Atualmente, a cabo atua na Escola de Formação e Aperfeiçoamento de Praças do CBMMT, em Cuiabá, onde integra a equipe responsável pela formação de novos militares. A função exige intensa dedicação e horários diferenciados, tornando ainda mais desafiadora a missão de conciliar as responsabilidades profissionais e familiares.

Camila relata que a maternidade modificou sua forma de enxergar a vida e a profissão. Segundo ela, houve uma mudança nas prioridades, com maior valorização da família, sem deixar de lado o comprometimento com a carreira militar. Mesmo distante momentaneamente das atividades operacionais, ela afirma que deseja retornar futuramente à rotina que sempre fez parte de sua trajetória profissional.

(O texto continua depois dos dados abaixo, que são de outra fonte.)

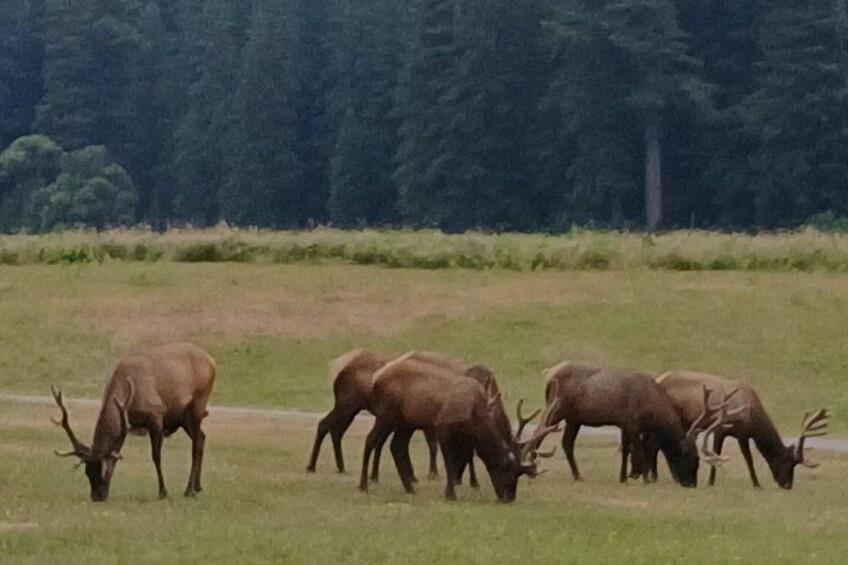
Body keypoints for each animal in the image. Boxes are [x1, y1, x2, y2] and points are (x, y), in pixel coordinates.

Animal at [51, 342, 216, 501]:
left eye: (105, 472)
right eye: (87, 472)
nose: (96, 497)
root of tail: (212, 361)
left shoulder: (156, 416)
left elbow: (156, 456)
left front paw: (163, 492)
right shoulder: (126, 425)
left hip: (198, 404)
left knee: (196, 443)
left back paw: (189, 490)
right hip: (183, 417)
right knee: (202, 437)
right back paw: (197, 487)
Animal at [359, 352, 559, 502]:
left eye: (519, 475)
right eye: (507, 470)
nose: (509, 498)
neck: (474, 412)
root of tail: (376, 379)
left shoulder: (466, 435)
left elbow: (463, 458)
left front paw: (460, 484)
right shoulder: (443, 427)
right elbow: (450, 460)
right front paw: (451, 492)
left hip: (406, 422)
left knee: (397, 446)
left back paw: (409, 488)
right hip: (387, 414)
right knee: (371, 439)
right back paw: (364, 485)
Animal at [542, 362, 735, 487]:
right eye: (690, 456)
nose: (691, 483)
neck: (653, 412)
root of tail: (548, 380)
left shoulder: (625, 424)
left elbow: (627, 450)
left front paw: (625, 477)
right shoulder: (633, 423)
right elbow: (640, 451)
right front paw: (643, 478)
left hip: (573, 419)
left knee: (566, 443)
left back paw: (577, 475)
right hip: (556, 411)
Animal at [646, 371, 830, 489]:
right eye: (787, 462)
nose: (787, 485)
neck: (751, 416)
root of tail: (659, 379)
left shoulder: (742, 434)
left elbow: (748, 458)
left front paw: (756, 483)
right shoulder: (720, 428)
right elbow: (719, 452)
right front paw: (711, 482)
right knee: (655, 444)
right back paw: (654, 476)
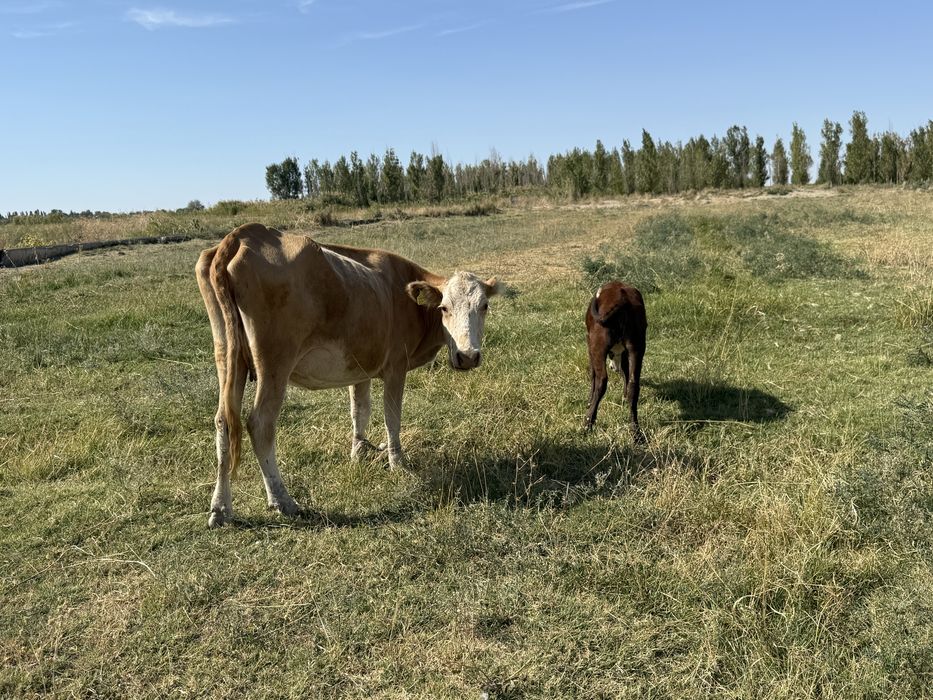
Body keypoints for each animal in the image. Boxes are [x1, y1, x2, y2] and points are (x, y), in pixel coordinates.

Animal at [196, 223, 502, 527]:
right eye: (443, 308)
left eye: (484, 306)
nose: (468, 356)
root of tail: (245, 234)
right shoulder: (395, 366)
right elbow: (392, 417)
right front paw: (397, 463)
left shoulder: (360, 367)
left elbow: (360, 410)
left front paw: (359, 452)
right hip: (274, 362)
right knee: (260, 424)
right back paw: (282, 500)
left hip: (229, 356)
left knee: (224, 422)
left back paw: (220, 508)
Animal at [583, 280, 647, 441]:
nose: (614, 367)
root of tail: (622, 298)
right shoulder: (626, 354)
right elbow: (626, 373)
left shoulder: (589, 344)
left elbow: (593, 375)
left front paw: (589, 400)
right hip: (637, 347)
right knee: (633, 385)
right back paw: (635, 432)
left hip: (597, 345)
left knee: (602, 381)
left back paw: (588, 422)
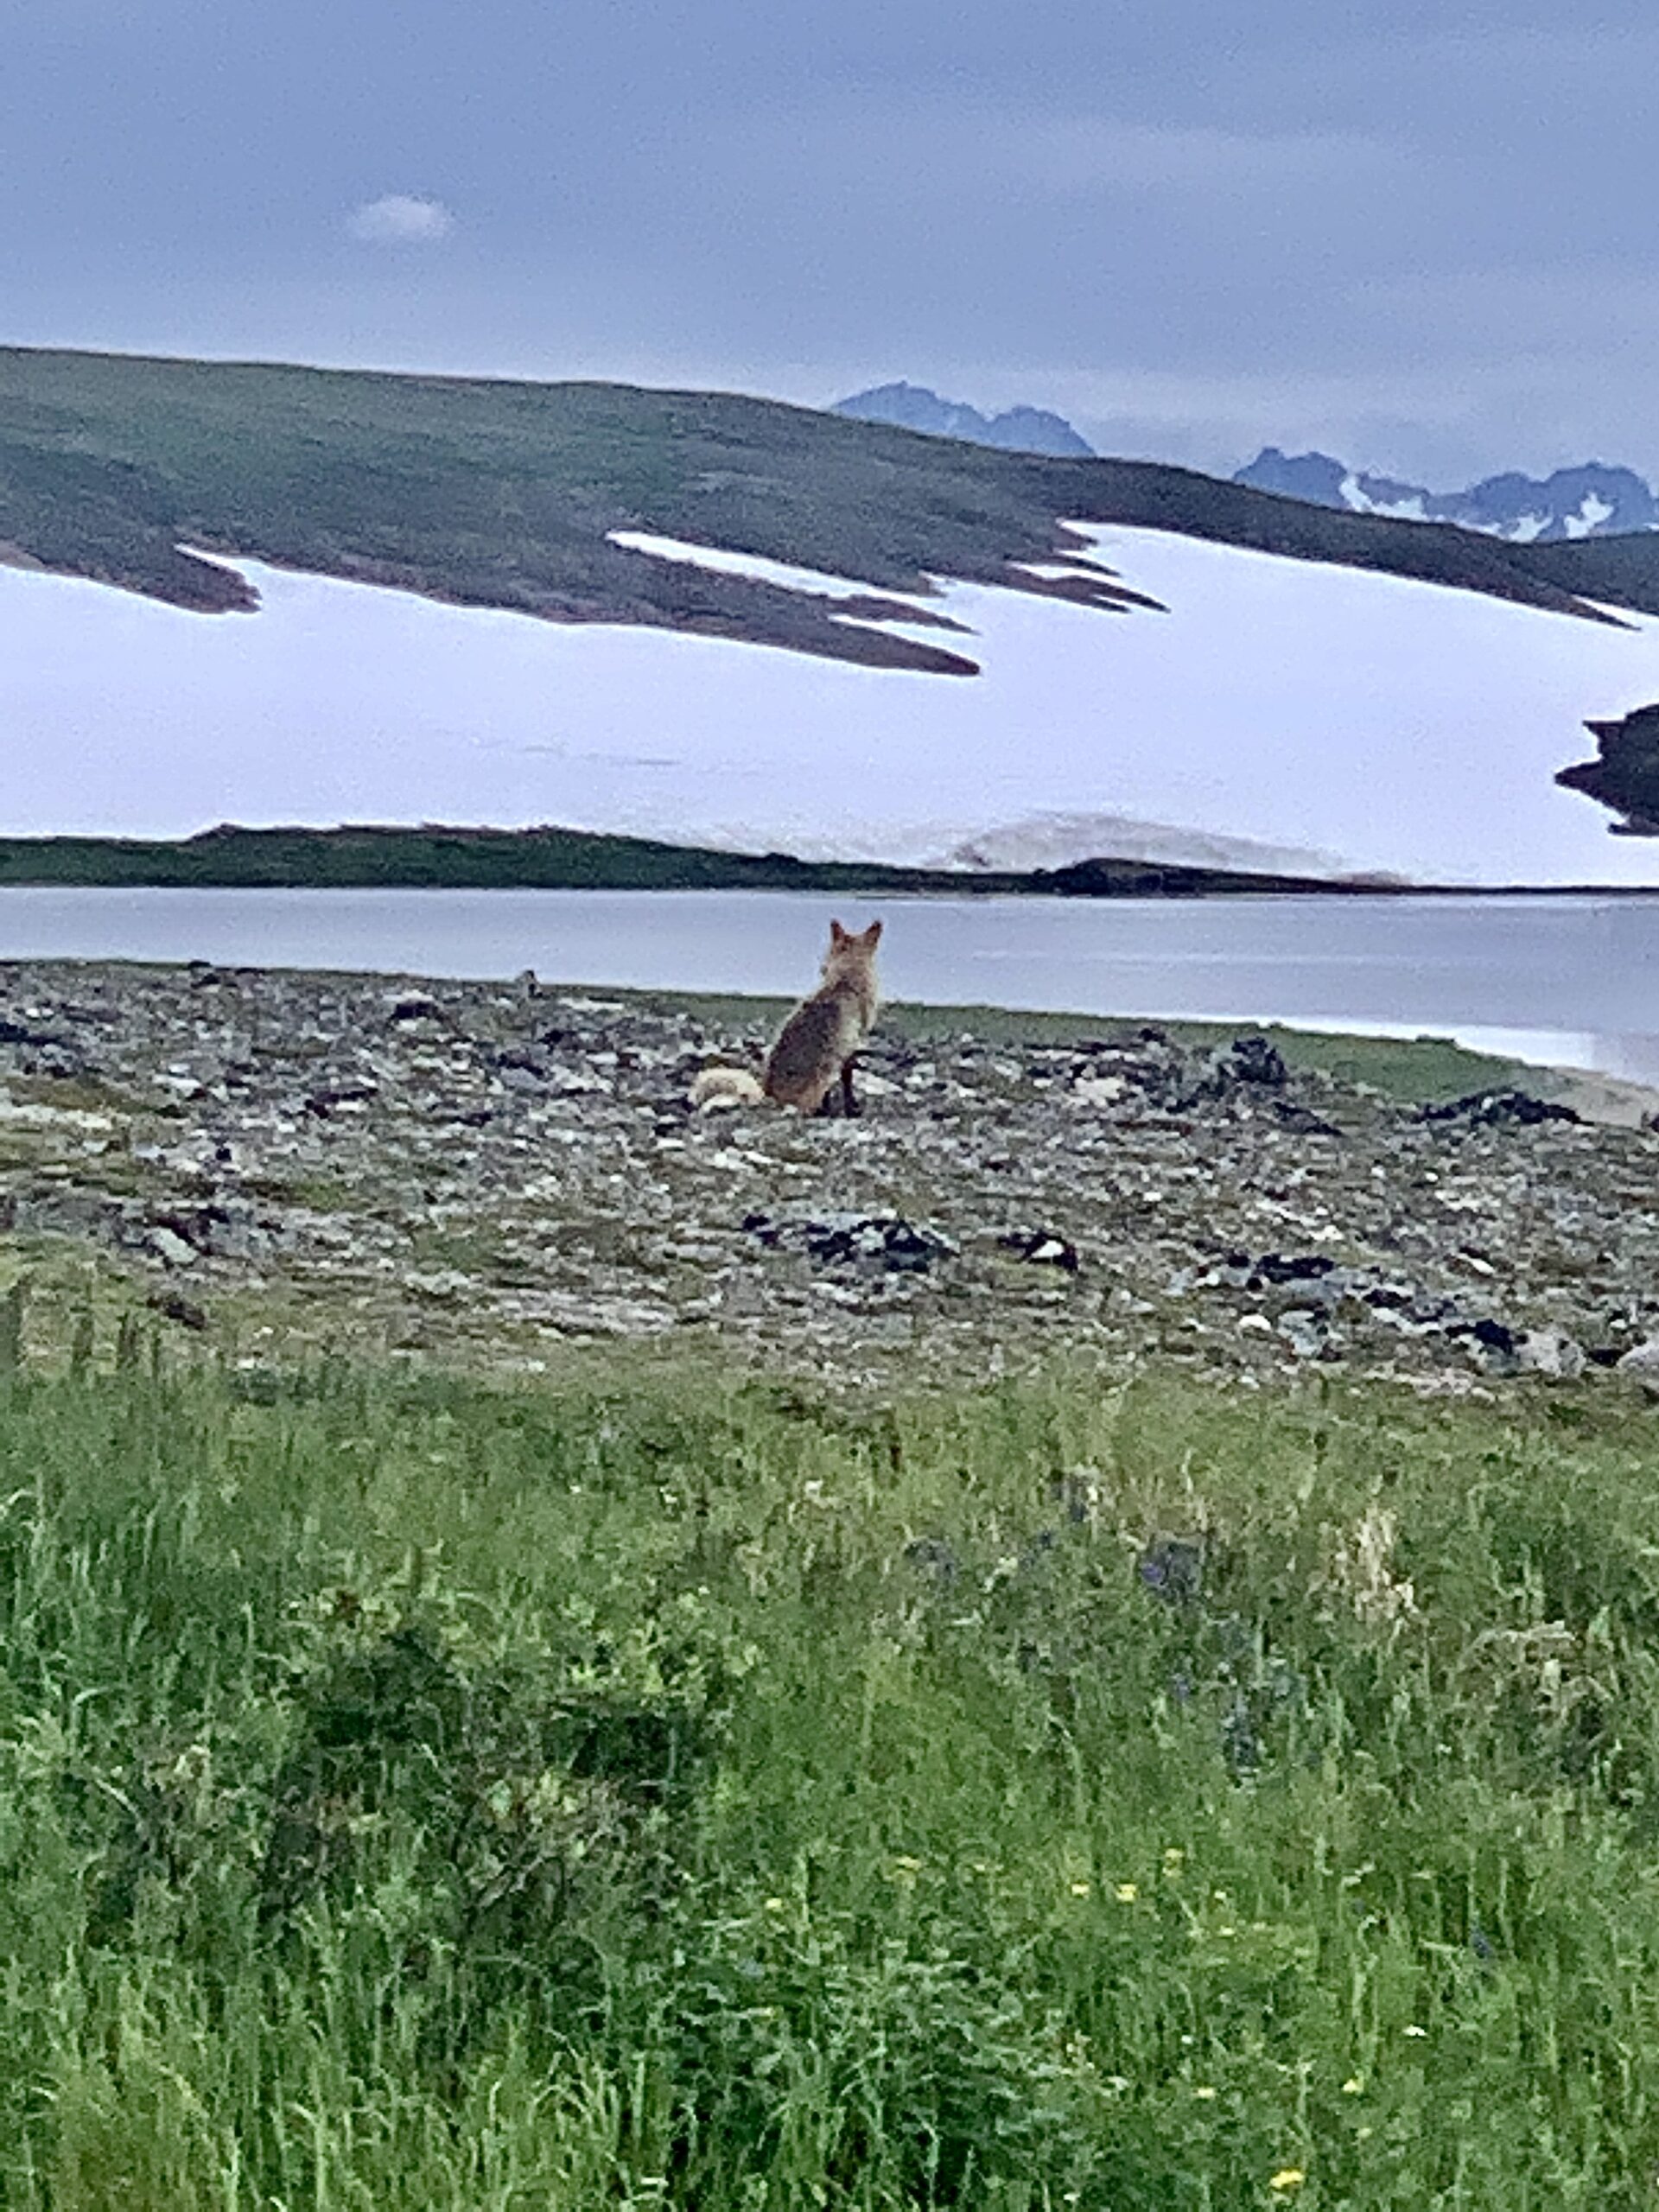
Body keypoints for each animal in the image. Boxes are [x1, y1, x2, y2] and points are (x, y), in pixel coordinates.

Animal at [691, 918, 883, 1117]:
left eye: (827, 955)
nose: (821, 968)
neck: (845, 981)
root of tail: (768, 1094)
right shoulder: (851, 1046)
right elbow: (847, 1080)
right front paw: (850, 1109)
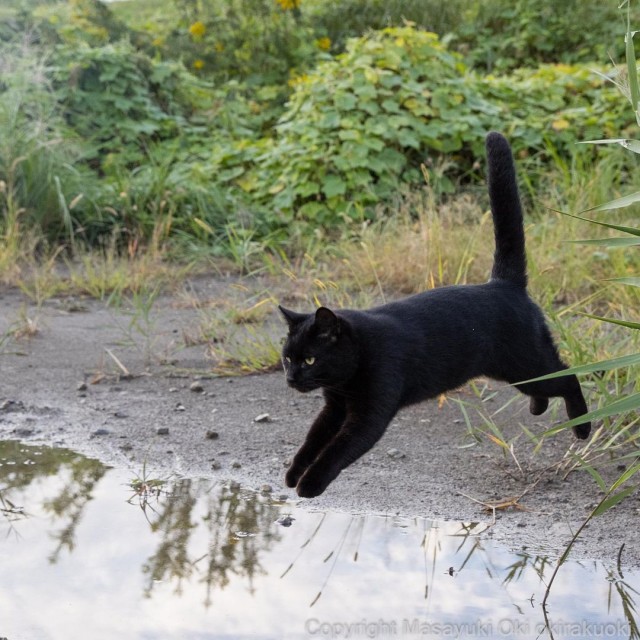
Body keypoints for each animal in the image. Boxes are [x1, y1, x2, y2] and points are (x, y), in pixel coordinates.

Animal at [280, 131, 592, 500]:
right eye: (287, 359)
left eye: (310, 360)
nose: (291, 378)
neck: (346, 377)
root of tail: (503, 284)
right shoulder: (334, 408)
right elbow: (312, 441)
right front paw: (293, 474)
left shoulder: (368, 416)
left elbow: (337, 450)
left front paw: (310, 484)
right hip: (517, 370)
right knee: (549, 382)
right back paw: (538, 407)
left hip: (527, 364)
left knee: (568, 376)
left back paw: (583, 427)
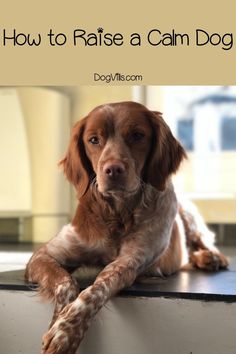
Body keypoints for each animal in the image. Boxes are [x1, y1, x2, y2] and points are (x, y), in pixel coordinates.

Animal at [24, 101, 228, 354]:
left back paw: (210, 258)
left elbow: (96, 288)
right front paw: (57, 321)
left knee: (204, 243)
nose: (113, 169)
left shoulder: (131, 260)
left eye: (137, 135)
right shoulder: (43, 255)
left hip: (188, 214)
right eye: (93, 140)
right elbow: (65, 282)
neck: (117, 214)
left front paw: (65, 332)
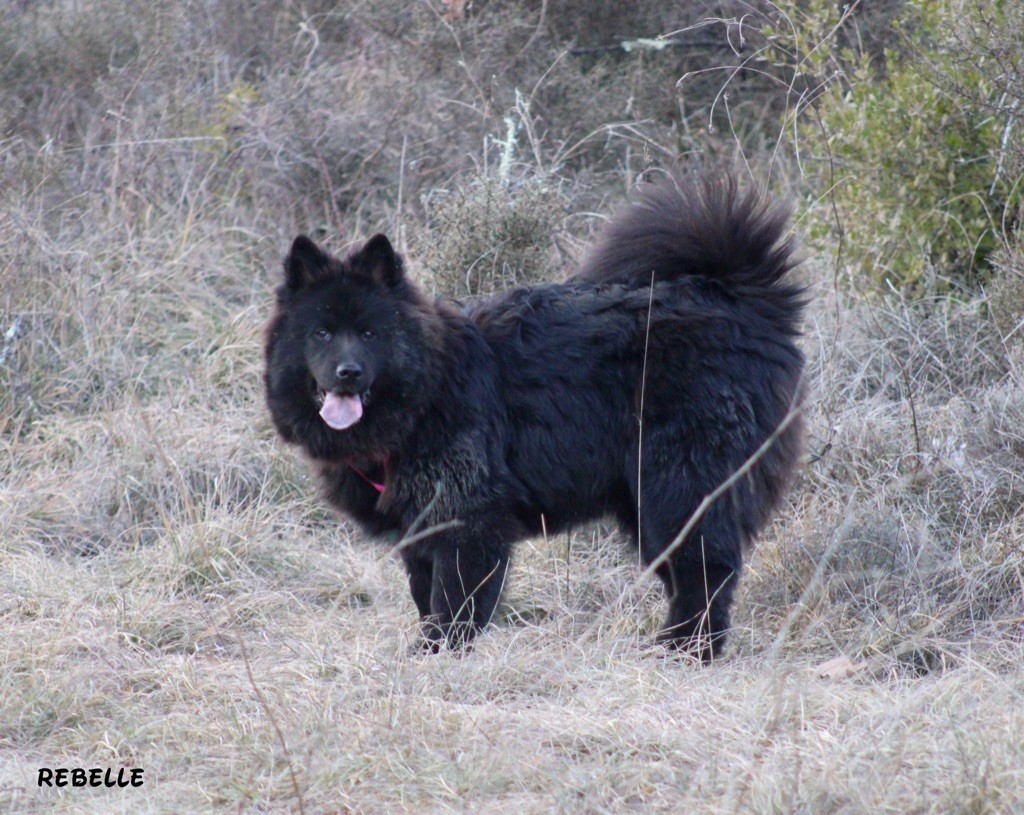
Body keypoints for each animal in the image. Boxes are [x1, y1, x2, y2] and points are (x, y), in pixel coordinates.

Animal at [266, 173, 806, 663]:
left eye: (369, 333)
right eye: (321, 333)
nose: (348, 373)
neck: (426, 393)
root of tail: (739, 299)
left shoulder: (469, 518)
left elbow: (454, 603)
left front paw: (439, 655)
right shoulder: (418, 528)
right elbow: (425, 595)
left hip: (678, 491)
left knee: (705, 574)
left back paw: (685, 653)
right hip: (643, 505)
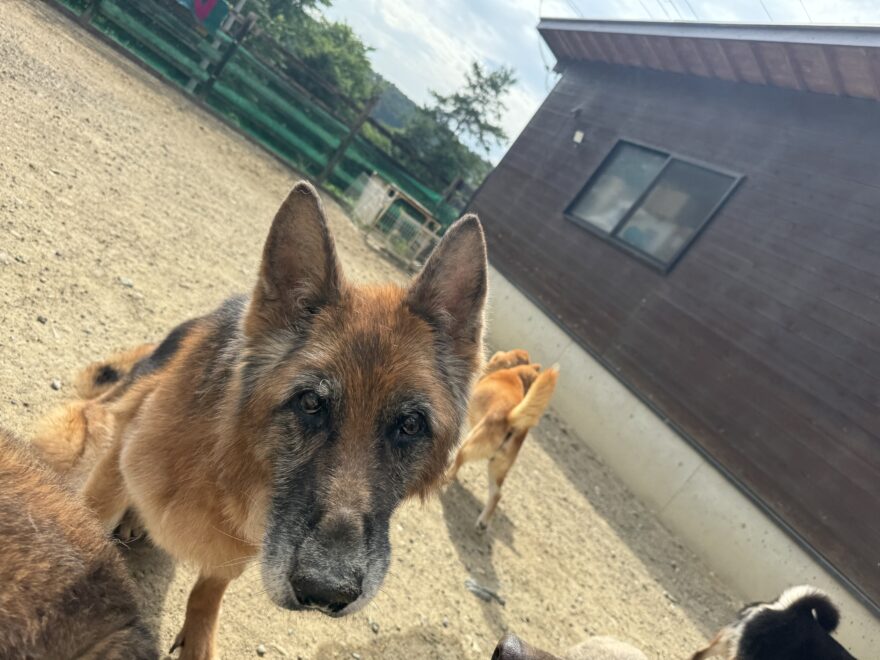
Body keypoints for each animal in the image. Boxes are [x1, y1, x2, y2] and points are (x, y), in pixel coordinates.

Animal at [29, 182, 488, 660]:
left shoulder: (247, 547)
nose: (326, 591)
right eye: (310, 403)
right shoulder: (114, 468)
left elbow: (210, 587)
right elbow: (92, 542)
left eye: (410, 425)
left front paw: (199, 636)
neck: (223, 466)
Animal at [446, 348, 559, 529]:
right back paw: (483, 523)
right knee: (497, 495)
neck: (516, 374)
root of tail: (511, 419)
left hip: (470, 446)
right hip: (497, 468)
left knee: (456, 467)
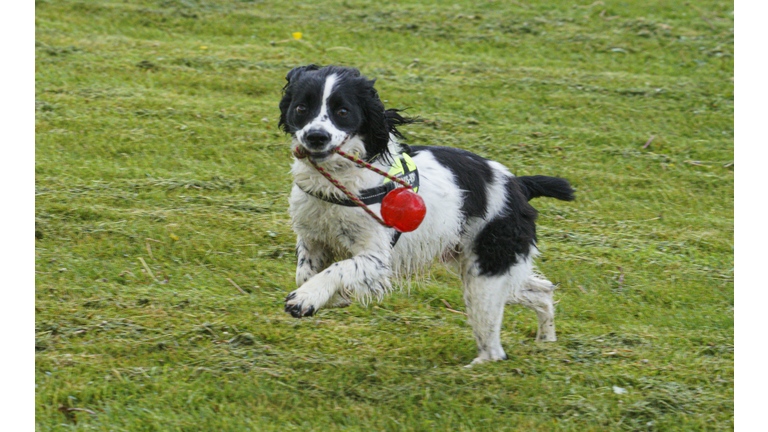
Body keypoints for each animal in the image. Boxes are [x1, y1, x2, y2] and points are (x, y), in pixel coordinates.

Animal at [280, 65, 572, 364]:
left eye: (342, 111)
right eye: (301, 108)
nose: (316, 137)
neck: (336, 182)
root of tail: (518, 184)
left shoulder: (375, 257)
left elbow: (337, 269)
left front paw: (307, 298)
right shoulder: (312, 239)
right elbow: (305, 273)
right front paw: (333, 297)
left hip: (484, 277)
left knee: (494, 350)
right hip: (482, 268)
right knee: (542, 290)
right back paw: (546, 342)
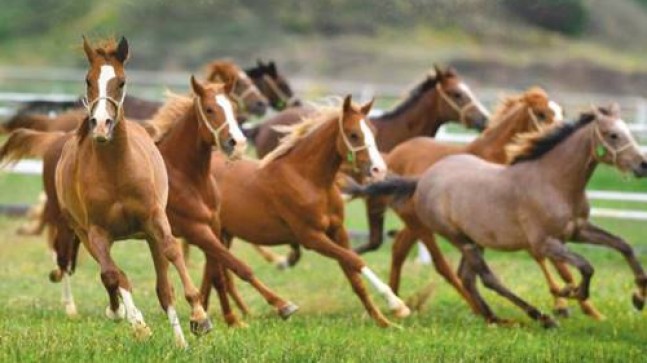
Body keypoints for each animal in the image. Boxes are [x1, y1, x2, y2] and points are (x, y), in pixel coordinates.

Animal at [210, 95, 412, 328]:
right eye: (353, 134)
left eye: (373, 131)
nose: (379, 170)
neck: (307, 179)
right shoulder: (311, 237)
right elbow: (356, 260)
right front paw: (397, 305)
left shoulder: (338, 231)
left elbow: (354, 278)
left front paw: (383, 321)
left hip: (223, 234)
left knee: (217, 274)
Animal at [350, 104, 647, 328]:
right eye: (612, 135)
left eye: (626, 131)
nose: (642, 164)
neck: (553, 181)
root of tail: (422, 179)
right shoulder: (545, 243)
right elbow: (586, 266)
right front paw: (571, 293)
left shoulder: (579, 230)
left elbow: (623, 245)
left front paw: (639, 296)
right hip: (458, 238)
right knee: (486, 278)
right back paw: (539, 317)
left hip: (474, 239)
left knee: (468, 277)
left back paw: (494, 318)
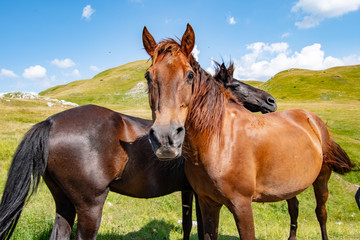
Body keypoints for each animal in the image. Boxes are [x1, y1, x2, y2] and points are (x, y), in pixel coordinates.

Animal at [0, 66, 274, 239]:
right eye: (236, 85)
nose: (270, 101)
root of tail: (50, 122)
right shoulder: (200, 193)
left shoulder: (188, 190)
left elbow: (187, 225)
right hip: (90, 206)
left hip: (64, 203)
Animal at [141, 23, 358, 239]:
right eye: (148, 76)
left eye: (190, 75)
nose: (165, 138)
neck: (219, 142)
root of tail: (314, 120)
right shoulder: (207, 202)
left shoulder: (242, 205)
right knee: (294, 208)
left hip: (322, 178)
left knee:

Assim como a cabo Camila, a soldado BM Amanda Rojas de Queiroz, de 29 anos, também vive uma fase de transformação. Grávida da primeira filha, Amanda conta que a experiência da gestação dentro da corporação tem sido marcada pelo acolhimento dos colegas e pelo suporte oferecido pela instituição.

Apesar do apoio recebido, a militar admite que a maternidade desperta inseguranças em relação ao futuro profissional e aos impactos que a nova fase pode gerar na carreira. Ainda assim, ela afirma que segue dedicada à profissão e aprendendo a lidar com as mudanças que acompanham a chegada da filha.

Para Amanda, a maternidade altera a forma como o profissional encara os riscos da atividade. Segundo ela, a responsabilidade de ter alguém esperando em casa faz com que cada missão seja encarada com ainda mais cautela e senso de responsabilidade.

As histórias de Camila e Amanda representam a realidade de muitas mães militares que conciliam diariamente a dedicação à carreira com o compromisso de cuidar da família. Mulheres que enfrentam desafios, equilibram diferentes responsabilidades e seguem cumprindo suas missões dentro e fora da corporação.